The prevailing view has been that cancer is a disease related to modifications of the DNA, particularly mutations. Colorectal cancer provides an example in which it has become clear that this phenomenon emerges across various level of organisation, from molecular events, to the cell-cell interactions to tissue organisation. At the level of an organ or the organism, cancer represents the collapse of cooperation between millions of cells (Wodarz & Komarova, 2005). The prevailing view has been that cancer is initiated and progresses through sequential accumulation of mutations, i.e. through clonal evolution and successive phenotypic stages (Bernards & Weinberg, 2002; Siegmund, Marjoram, Tavare, & Shibata, 2009). A system, where these mechanisms are understood in considerable detail is colorectal cancer (Sjoblom, et al., 2006; Walther, et al., 2009; Wodarz & Komarova, 2005).

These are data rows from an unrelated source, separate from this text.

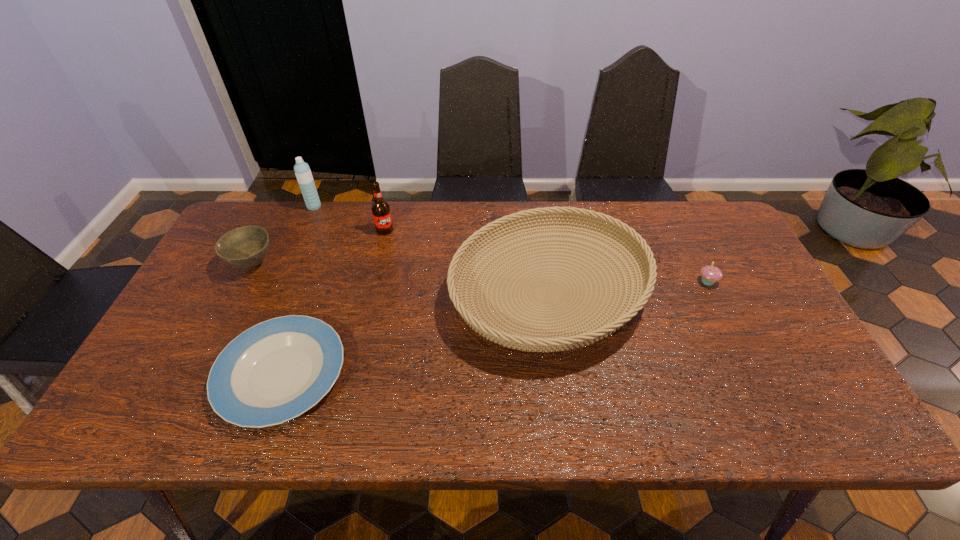
The image size is (960, 540). Find the location of `free location located on the back of the bowl`. free location located on the back of the bowl is located at coordinates (281, 207).

I want to click on free space located 0.220m on the front of the cupcake, so click(744, 355).

Find the location of a particular element. This screenshot has height=540, width=960. free spot located on the right of the shortest object is located at coordinates (379, 374).

The width and height of the screenshot is (960, 540). What are the coordinates of `water bottle that is at the far edge` in the screenshot? It's located at (302, 170).

Locate an element on the screen. Image resolution: width=960 pixels, height=540 pixels. root beer that is at the far edge is located at coordinates (380, 208).

The image size is (960, 540). I want to click on basket present at the far edge, so click(x=514, y=336).

You are a GUI agent. You are given a task and a screenshot of the screen. Output one action in this format:
    pyautogui.click(x=<x>, y=<y>)
    Task: Click on the bowl present at the far edge
    The width and height of the screenshot is (960, 540).
    Given the screenshot: What is the action you would take?
    (x=246, y=247)

What are the coordinates of `object present at the near edge` in the screenshot? It's located at (275, 371).

Identify the location of object that is positioned at the left edge. The height and width of the screenshot is (540, 960). (246, 247).

Locate an element on the screen. The width and height of the screenshot is (960, 540). object present at the right edge is located at coordinates click(710, 274).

Recent studies of Colorectal Cancer (CRC) show that it remains a major health risk with over one million cases worldwide and a disease-specific mortality of approximately 33% in the developed world (Wolpin & Mazer, 2008; Walther, et al., 2009). For now, it is not clear why some patients respond to therapy and others do not, and why some patients relapse, whereas others do not. Based on current investigations, it appears that the CRC consists of an uncontrolled growth of abnormal cells in that part of the intestine (Boursi & Alber, 2007; Stein & Schlag, 2007). It is a multistep process, consisting of several genetic alterations, that alters the protein milieu of the cell and drives it to malignant transformation (Sjoblom, et al., 2006).

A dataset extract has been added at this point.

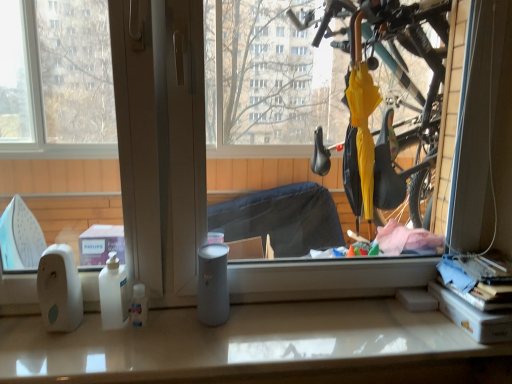
Question: From the image's perspective, relative to white glossy counter top at lower center, is transparent plastic umbrella at center above or below?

As indicated by its name, CRC is a cancer that affects the colon or the rectum. The colon consists of many microscopic structures called crypts. At the base of the crypt are located stem cells, which are undifferentiated cells. They can keep dividing and differentiate to epithelial cells. The differentiating cells travel up the crypt, perform their function, and die by apoptosis after about a week (Siegmund, et al., 2009; Wolpin & Mazer, 2008; Wodarz & Komarova, 2005). The epithelial cells are relatively short lived, which is why stem cell division has to give rise to new differentiated cells continuously in order to replenish the tissue. For this process to be in normal boundaries, it is crucial that the differentiated cells die by apoptosis. If the death of these cells fails, then a dysplastic crypt appears due to the accumulation of transformed cells around the crypt (formation of a polyp called adenoma). Recent studies of the multi-stage progression of CRC indicate that dysplastic crypt is the first stage of this disease (Kinzler & Vogelstein, 1998; Wodarz & Komarova, 2005). On the other hand, one of the molecular causes of CRC emergence and progression is a dysfunction in the Wnt signaling pathway, usually involving the tumor suppressor APC (Adenomatous Polyposis Coli) (Markowitz & Bertagnolli, 2009). It is well known that causation is complex and can involve several mutations and depends on the interaction between the different components of the pathway.